* Exercise goal *
For each of the statements (a) to (c), state yes or no according to whether the summary of Benefits Review Board holdings that follows agrees with it, and quote the deciding words from that summary: (a) the Board held that a treating physician's opinion must be given greater weight than the opinions of other expert physicians; (b) in Boden v. G.M. & W. Coal Co., the Board held that a duplicate survivor's claim was properly denied; (c) the qualifications of the physician whose opinions the administrative law judge credited for "excellent qualifications" were in the record.

The Board further noted that Employer had not produced "the type and quality of medical evidence that would invalidate the regulation at 20 C.F.R. § 718.201 (2001)."

   With regard to the medical merits of the claim, the Board held that the administrative law judge improperly accorded less weight to the opinion of Dr. Tuteur solely because of his status as a consulting physician. Moreover, it was improper to "mechanically" accord greater weight to the opinion of Claimant's treating physician. In this vein, the Board noted that "[w]hile a treating physician's opinion may be entitled to special consideration, there is neither a requirement nor a presumption that treating or examining physicians' opinions be given greater weight than the opinions of other expert physicians."

   The Board also held that the administrative law judge improperly accorded greater weight to a physician's opinions based on his "excellent qualifications" where, as noted by Employer, the physician's qualifications were not in the record. As a result, the Board directed that the administrative law judge follow "proper procedures for taking judicial notice of such qualifications."

[ latent and progressive, claimant's burden; treating and consulting physicians ]

   In Boden v. G.M. & W. Coal Co. , 23 B.L.R. 1-__, BRB No. 04-0286 BLA (Oct. 22, 2004), the Board held that a duplicate survivor's claim was properly denied. The Board noted that "[b]ecause the condition of entitlement that claimant failed to demonstrate in her initial claim related solely to the miner's physical condition at the time of death, i.e. , whether the miner's death was due to pneumoconiosis, the administrative law judge properly found that entitlement was precluded."

* Given entries *
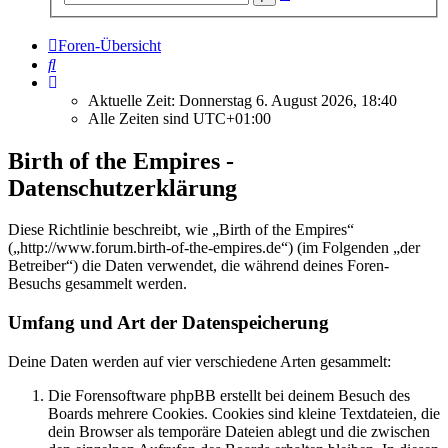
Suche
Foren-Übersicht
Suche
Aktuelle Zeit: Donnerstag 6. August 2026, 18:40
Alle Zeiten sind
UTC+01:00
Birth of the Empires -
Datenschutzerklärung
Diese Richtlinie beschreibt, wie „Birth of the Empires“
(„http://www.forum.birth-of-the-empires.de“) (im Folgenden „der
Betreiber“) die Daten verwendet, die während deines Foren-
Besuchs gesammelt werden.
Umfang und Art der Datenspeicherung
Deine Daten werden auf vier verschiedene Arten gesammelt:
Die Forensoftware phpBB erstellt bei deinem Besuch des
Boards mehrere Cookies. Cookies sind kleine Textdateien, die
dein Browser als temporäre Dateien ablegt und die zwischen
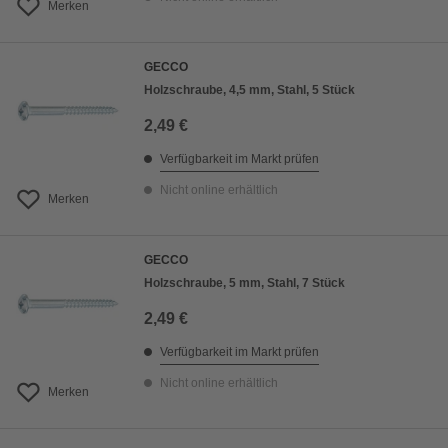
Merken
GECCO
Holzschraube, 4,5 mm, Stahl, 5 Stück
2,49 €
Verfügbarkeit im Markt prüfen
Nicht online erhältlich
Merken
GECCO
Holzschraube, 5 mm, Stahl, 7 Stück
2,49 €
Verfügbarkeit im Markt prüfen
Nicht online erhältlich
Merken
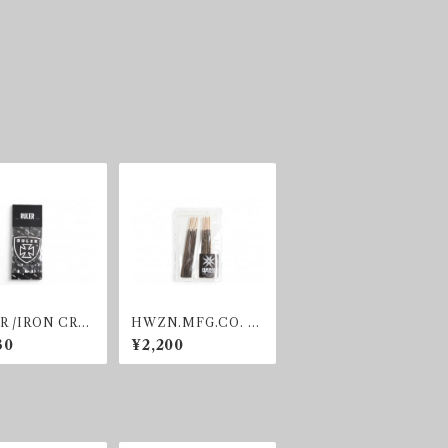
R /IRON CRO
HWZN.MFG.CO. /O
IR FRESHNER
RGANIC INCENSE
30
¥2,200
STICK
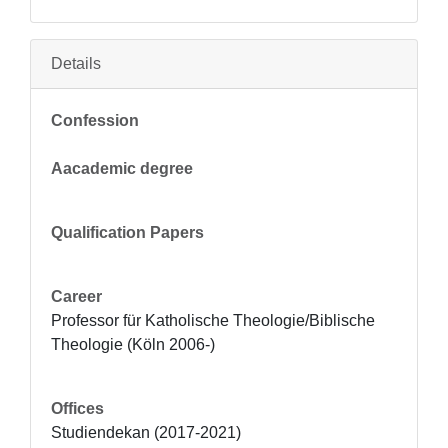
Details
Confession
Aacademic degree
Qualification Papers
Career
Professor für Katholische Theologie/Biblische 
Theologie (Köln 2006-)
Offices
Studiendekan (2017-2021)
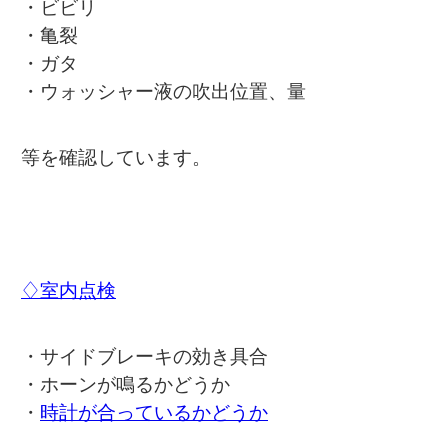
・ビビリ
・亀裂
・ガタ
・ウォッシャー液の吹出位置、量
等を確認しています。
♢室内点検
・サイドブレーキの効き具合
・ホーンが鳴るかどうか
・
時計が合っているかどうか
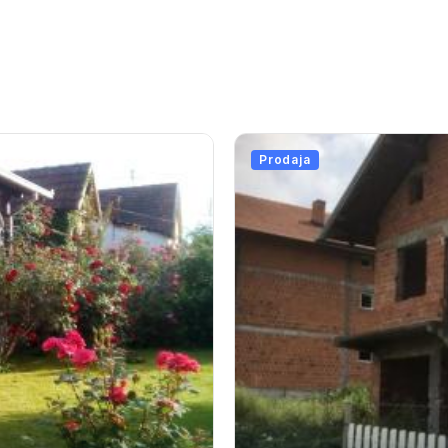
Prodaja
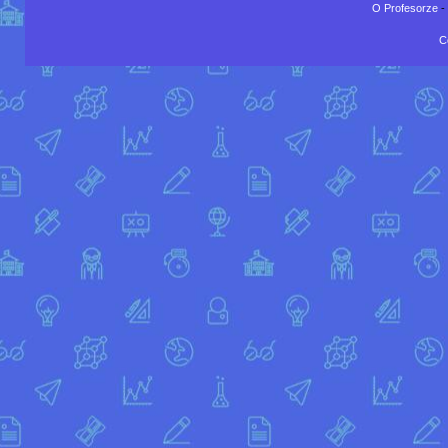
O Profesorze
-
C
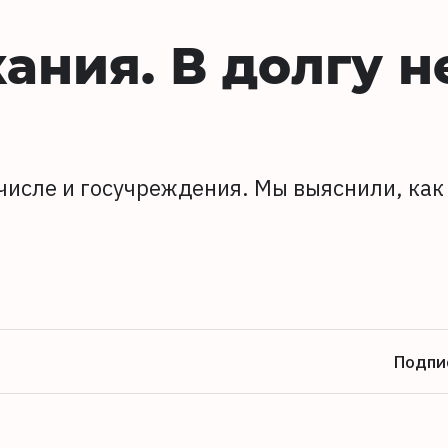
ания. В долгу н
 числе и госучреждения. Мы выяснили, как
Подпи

* Reply *
(a) No: "there is neither a requirement nor a presumption that treating or examining physicians' opinions be given greater weight than the opinions of other expert physicians."
(b) Yes: "the Board held that a duplicate survivor's claim was properly denied."
(c) No: "the physician's qualifications were not in the record."